**Assignment**: Please give again exactly the lines from the top of the material through the line with "166 151 116.4"; omit each picture.

**The records**:
◆ ◆ ◆ ◆

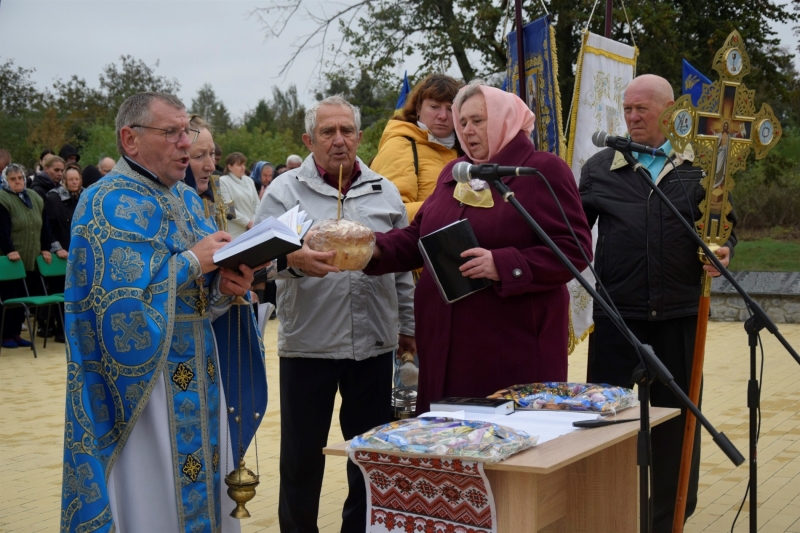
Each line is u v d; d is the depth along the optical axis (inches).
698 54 743.1
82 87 1382.9
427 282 137.7
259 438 247.1
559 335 134.3
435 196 141.0
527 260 125.3
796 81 782.5
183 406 118.9
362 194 149.9
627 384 159.0
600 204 160.1
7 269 380.5
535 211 129.1
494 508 92.7
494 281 126.6
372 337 147.6
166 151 116.4
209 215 131.6
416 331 139.9
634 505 112.7
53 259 414.3
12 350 407.5
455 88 168.4
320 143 145.6
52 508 184.9
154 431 117.0
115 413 113.9
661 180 154.4
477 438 92.4
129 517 116.5
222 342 130.7
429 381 136.5
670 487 155.8
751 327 121.0
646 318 154.6
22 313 420.5
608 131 205.0
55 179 443.2
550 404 115.3
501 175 106.8
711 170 131.0
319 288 145.1
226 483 123.0
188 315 120.4
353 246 126.8
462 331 131.4
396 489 98.5
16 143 1151.0
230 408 128.8
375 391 150.5
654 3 707.4
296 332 146.5
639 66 700.7
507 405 113.1
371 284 147.6
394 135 170.7
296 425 147.8
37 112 1213.1
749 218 735.7
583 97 195.9
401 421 103.7
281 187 149.9
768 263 652.7
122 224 112.5
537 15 703.7
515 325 130.1
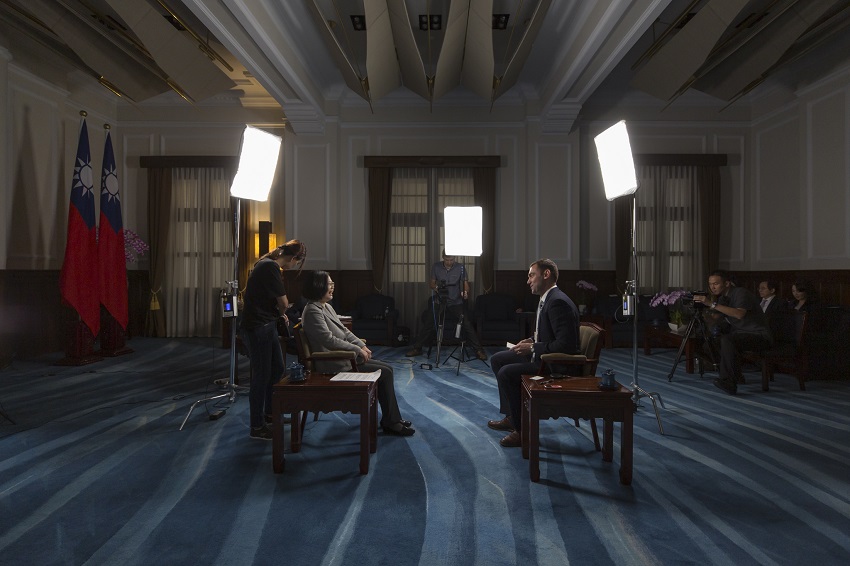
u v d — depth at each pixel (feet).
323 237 26.63
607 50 17.98
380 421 11.57
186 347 24.16
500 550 6.43
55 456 9.83
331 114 26.53
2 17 17.47
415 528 6.99
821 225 21.31
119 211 21.89
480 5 15.44
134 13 15.14
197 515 7.38
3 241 19.02
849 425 11.98
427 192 27.35
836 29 17.39
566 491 8.21
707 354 17.80
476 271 27.09
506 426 11.56
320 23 16.72
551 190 26.58
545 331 10.72
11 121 20.03
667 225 26.99
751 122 26.78
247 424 11.99
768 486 8.46
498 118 26.94
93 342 20.49
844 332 16.94
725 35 18.31
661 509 7.59
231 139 27.89
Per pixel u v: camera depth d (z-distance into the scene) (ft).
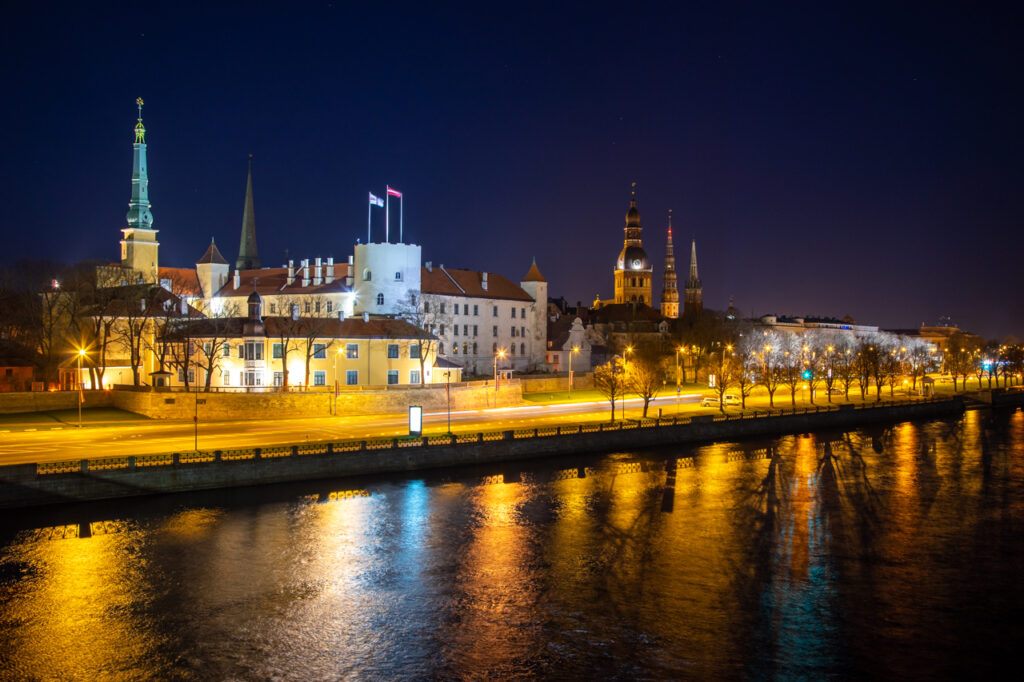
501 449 301.22
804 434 407.44
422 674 139.64
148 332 434.71
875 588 179.52
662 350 655.76
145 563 186.70
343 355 433.48
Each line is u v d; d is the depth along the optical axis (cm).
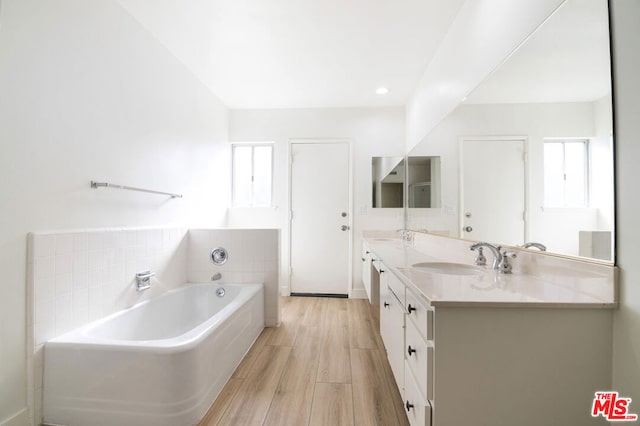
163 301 228
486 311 96
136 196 210
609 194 92
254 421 142
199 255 274
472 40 176
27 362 137
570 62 104
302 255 371
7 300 130
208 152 322
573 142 105
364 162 366
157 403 138
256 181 384
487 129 157
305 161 372
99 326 170
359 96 337
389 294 176
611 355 94
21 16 134
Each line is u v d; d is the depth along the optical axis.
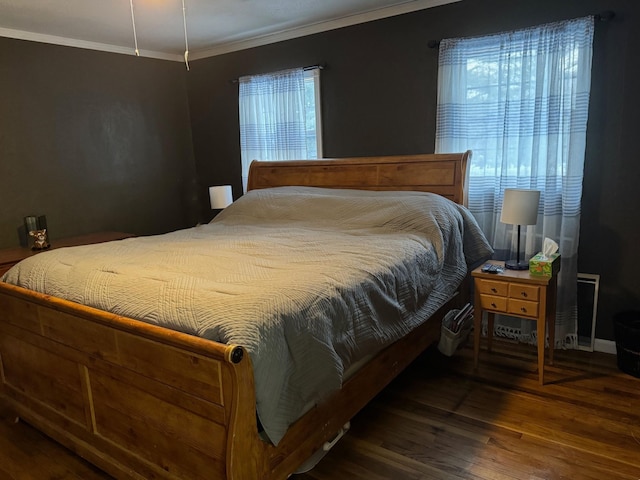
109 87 4.10
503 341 3.17
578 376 2.66
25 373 2.22
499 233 3.12
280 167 3.85
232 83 4.39
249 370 1.38
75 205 3.95
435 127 3.37
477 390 2.55
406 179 3.25
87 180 4.01
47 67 3.68
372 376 2.16
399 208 2.85
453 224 2.79
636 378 2.61
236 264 2.12
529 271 2.62
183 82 4.71
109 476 1.96
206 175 4.81
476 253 2.94
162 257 2.32
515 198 2.66
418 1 3.25
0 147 3.46
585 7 2.71
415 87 3.41
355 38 3.61
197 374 1.45
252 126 4.24
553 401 2.41
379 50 3.52
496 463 1.96
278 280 1.81
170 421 1.59
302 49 3.91
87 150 3.99
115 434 1.83
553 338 2.76
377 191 3.33
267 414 1.46
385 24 3.45
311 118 3.99
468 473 1.90
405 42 3.39
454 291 2.76
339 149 3.88
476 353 2.78
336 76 3.77
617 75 2.67
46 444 2.22
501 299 2.64
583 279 2.93
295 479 1.91
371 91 3.62
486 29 3.04
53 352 2.01
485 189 3.19
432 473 1.92
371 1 3.23
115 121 4.17
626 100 2.66
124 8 3.09
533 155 2.90
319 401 1.70
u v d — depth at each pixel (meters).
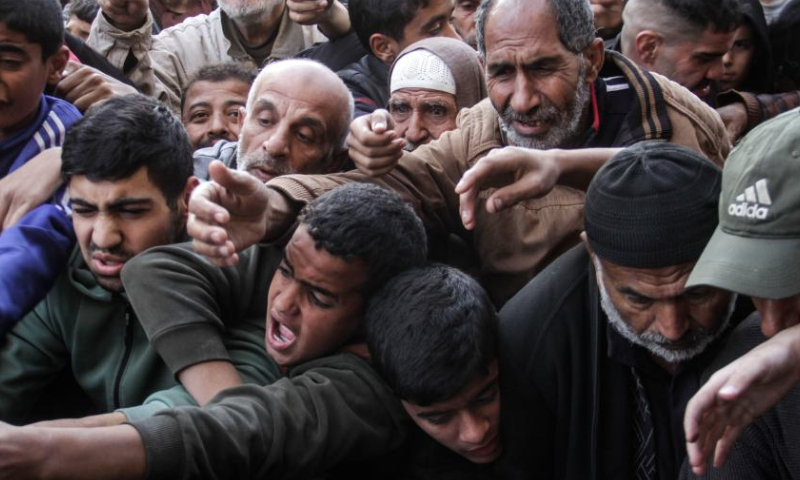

◆ ◆ ◆ ◆

**Answer to this task**:
Each line is u v d; d is the depth along the optical axis (inches).
698 54 743.1
82 87 1382.9
427 282 137.7
259 438 247.1
559 335 134.3
435 196 141.0
527 260 125.3
796 81 782.5
183 406 118.9
362 194 149.9
627 384 159.0
600 204 160.1
7 269 380.5
535 211 129.1
494 508 92.7
494 281 126.6
372 337 147.6
166 151 116.4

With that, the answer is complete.